• **PROBLEM TO WORK ON**: Can you copy the rows below word for word, with the pictures left out?

▬▬▬▬▬▬▬▬▬▬

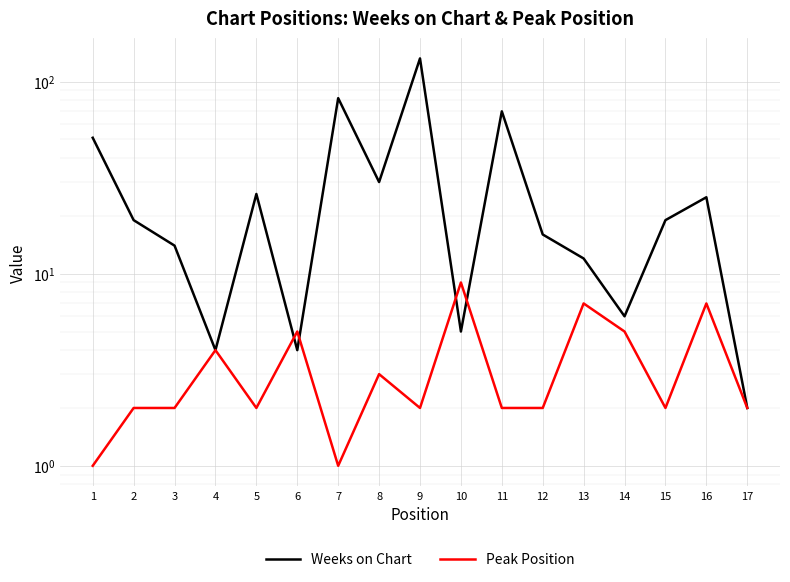

At 12, list the series in order from largest to smallest.

Weeks on Chart, Peak Position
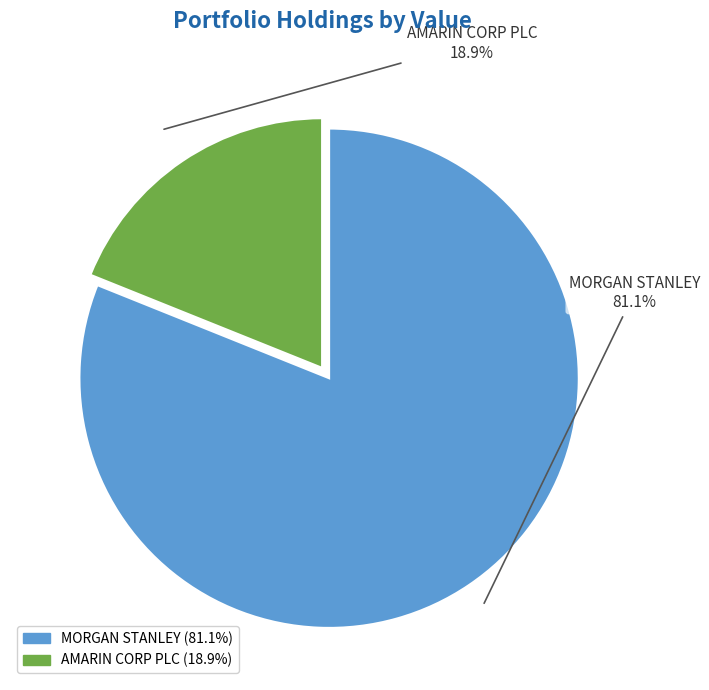

Does AMARIN CORP PLC account for over 50% of the chart?

No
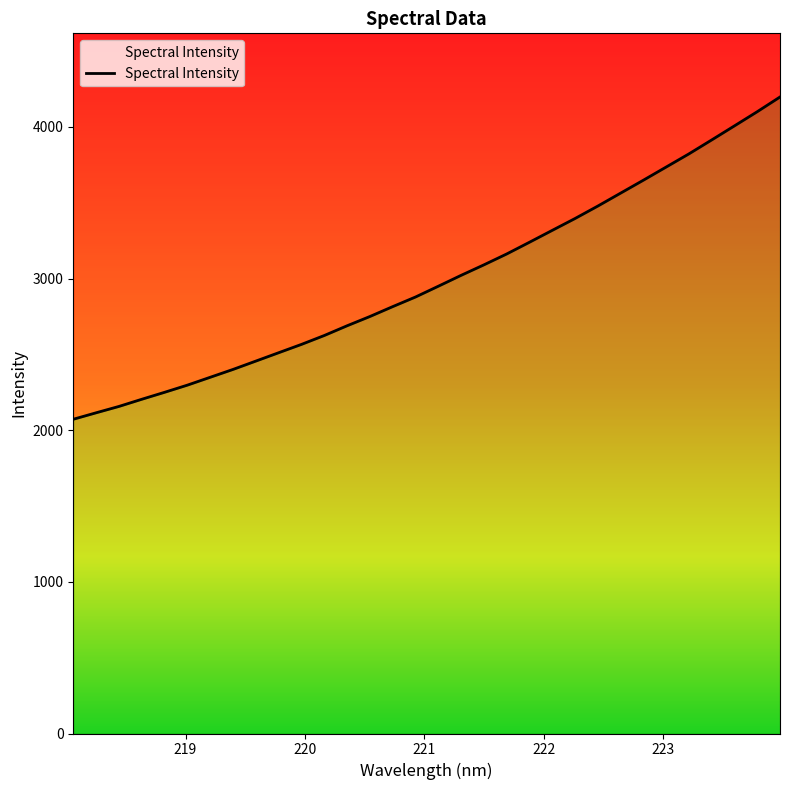

The value at 220.5444 is 2750.1. True or false?

True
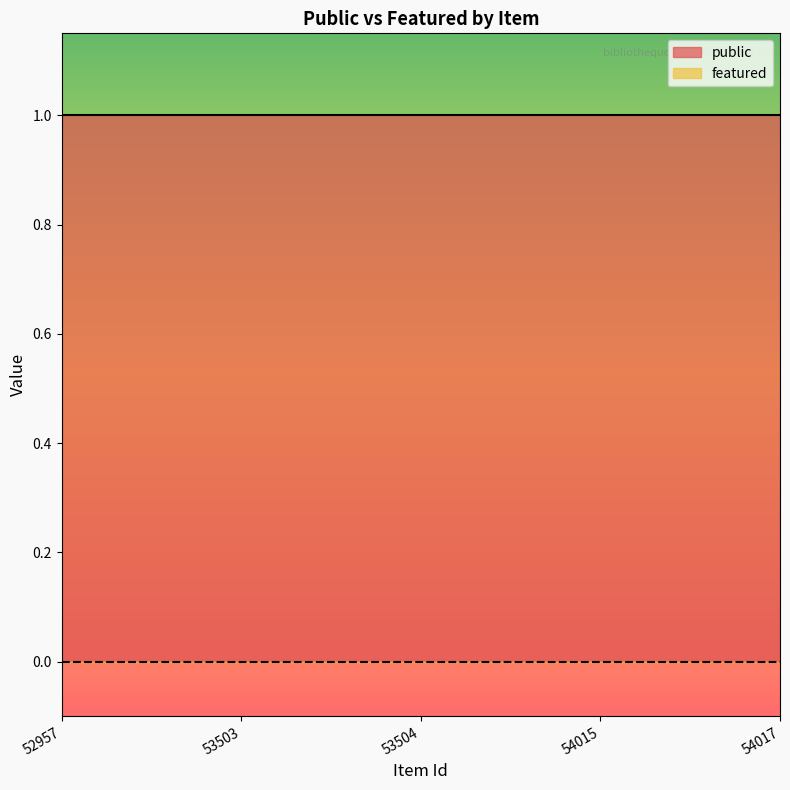

What is the greatest value displayed?

1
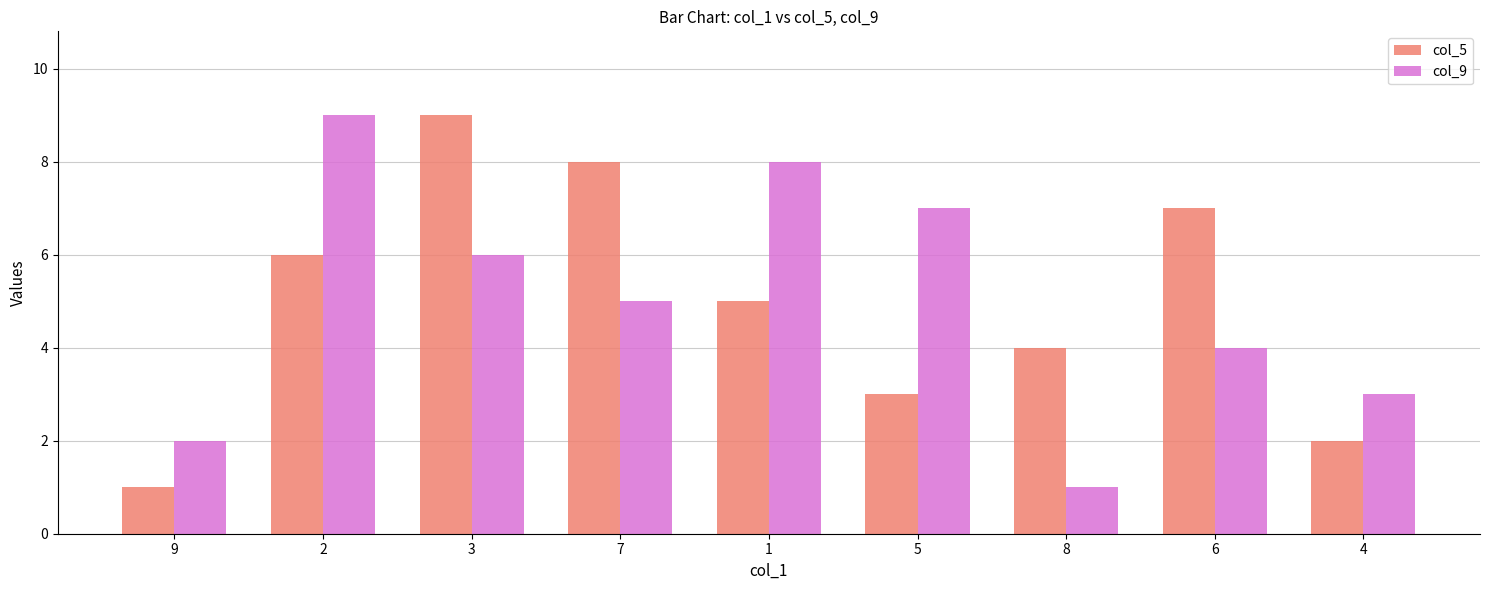

What position from the right is 8?

3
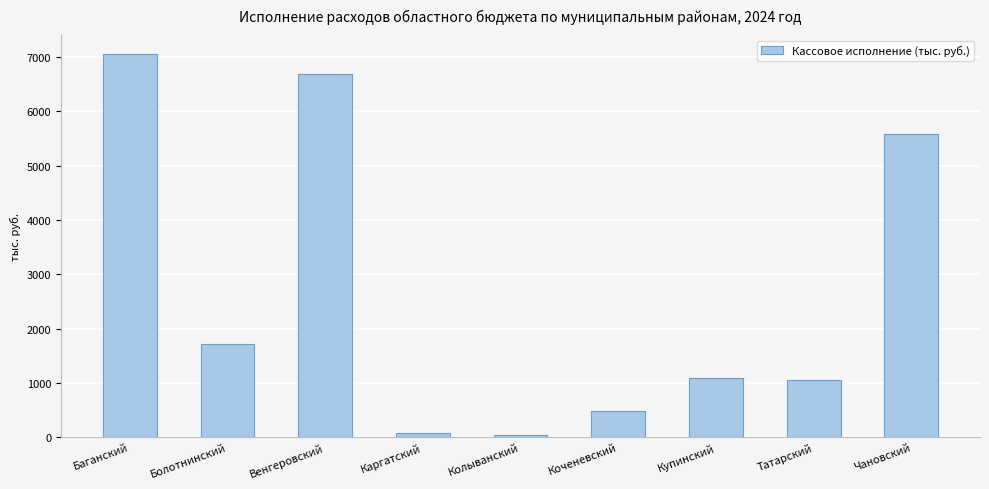

What is the difference between the values at Каргатский and Баганский?

6965.8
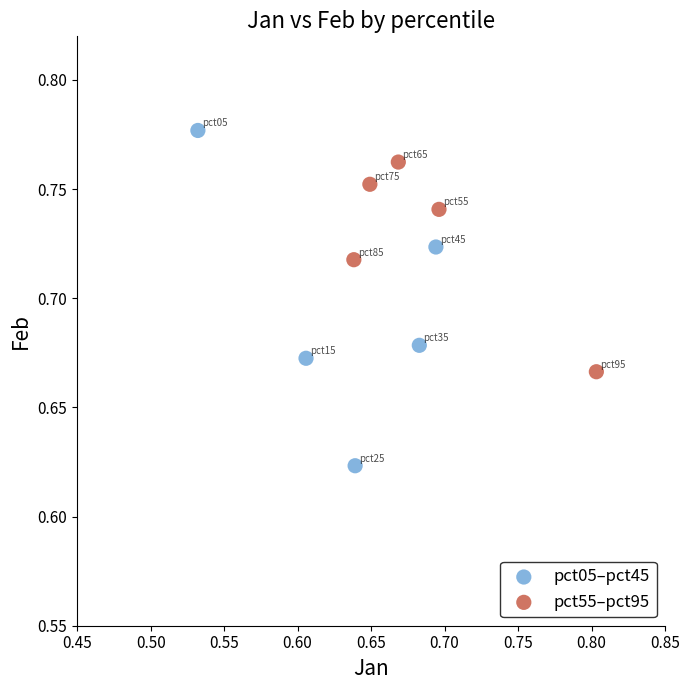

Which series contains the lowest Y value?

pct05–pct45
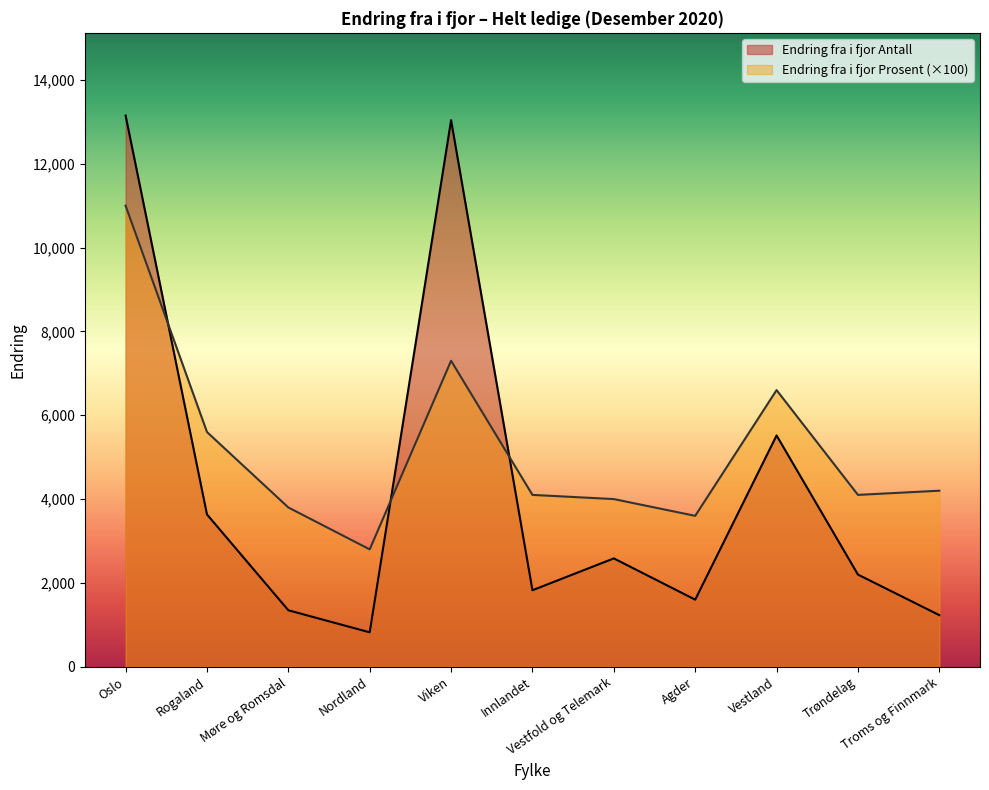

What position from the left is Nordland?

4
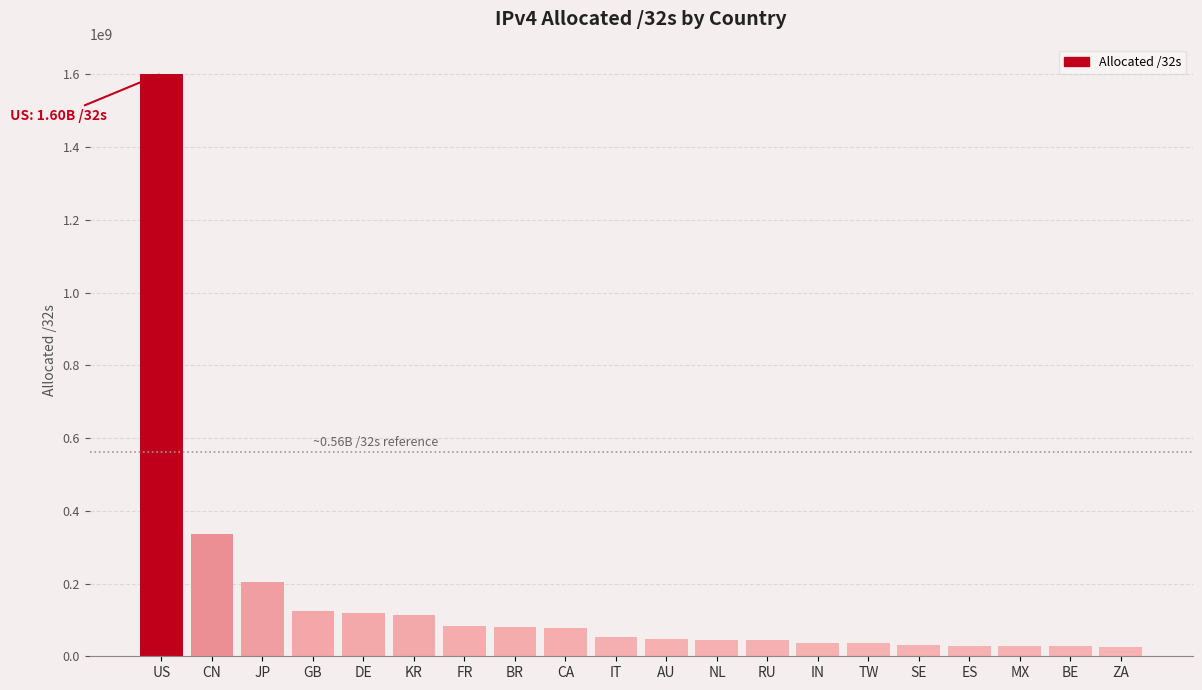

The value at CA is 27773475. True or false?

False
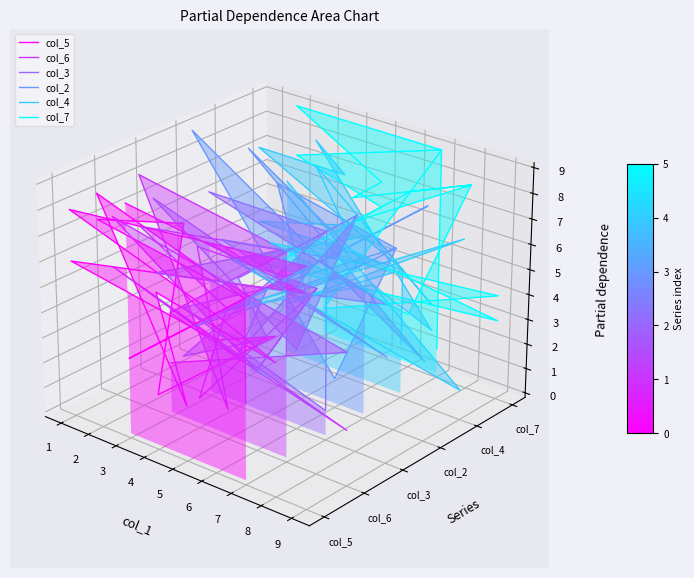

Where is the first local minimum for col_2?

2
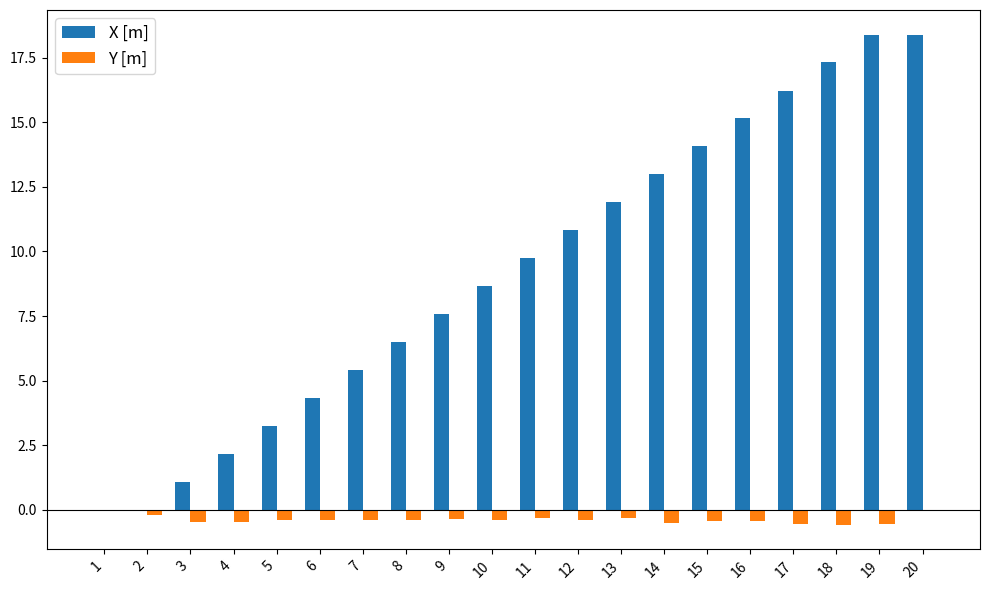

True or false: Y [m] has a value of -0.5 at 4.

True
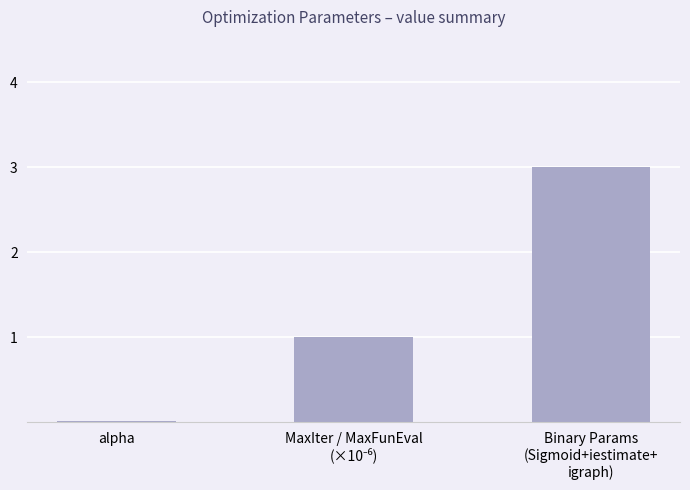

What is the sum of all values?

4.0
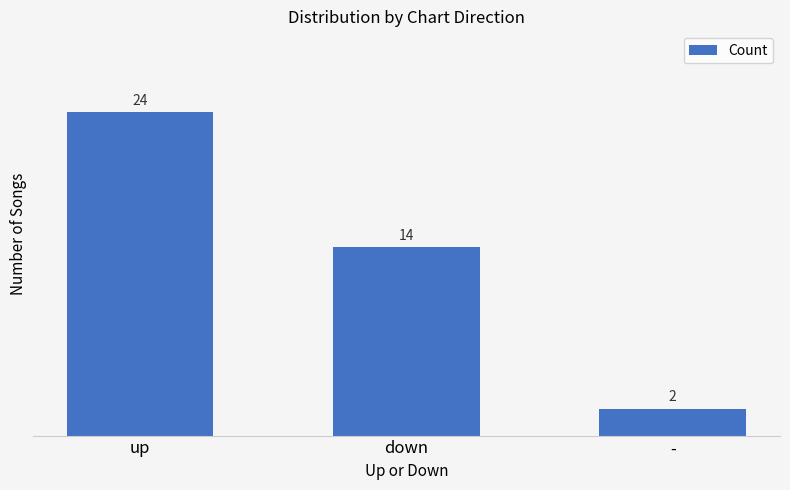

What is the minimum value shown in the chart?

2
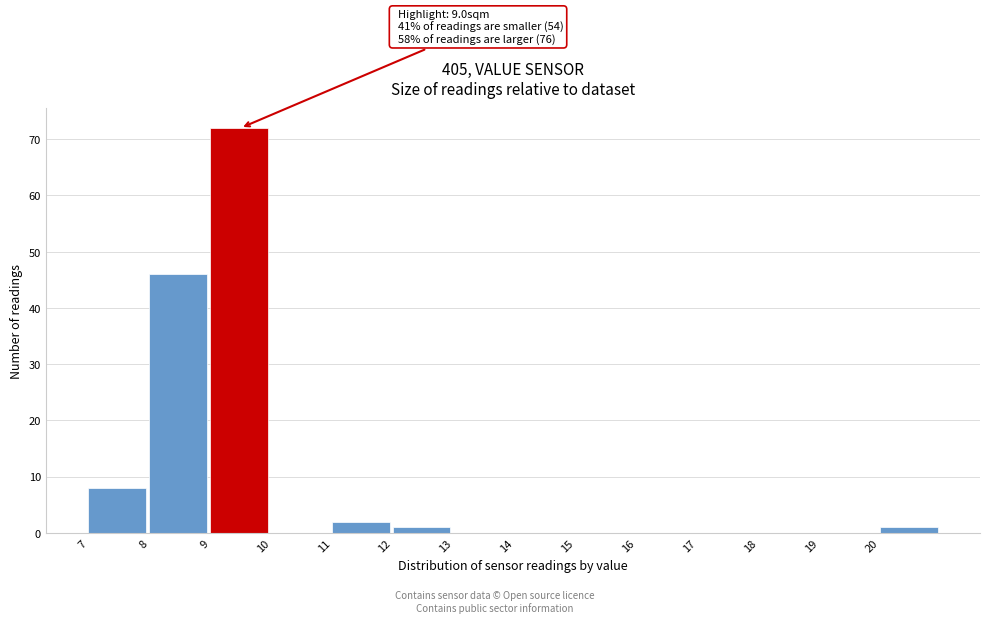

Over which range of the x-axis is the bar tallest?

9 to 10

▬▬▬▬▬▬▬▬▬▬

• **OUTPUT**:
At 12, list the series in order from largest to smallest.

Weeks on Chart, Peak Position

Does AMARIN CORP PLC account for over 50% of the chart?

No

The value at 220.5444 is 2750.1. True or false?

True

What is the greatest value displayed?

1

What position from the right is 8?

3

What is the difference between the values at Каргатский and Баганский?

6965.8

Which series contains the lowest Y value?

pct05–pct45

What position from the left is Nordland?

4

The value at CA is 27773475. True or false?

False

Where is the first local minimum for col_2?

2

True or false: Y [m] has a value of -0.5 at 4.

True

What is the sum of all values?

4.0

What is the minimum value shown in the chart?

2

Over which range of the x-axis is the bar tallest?

9 to 10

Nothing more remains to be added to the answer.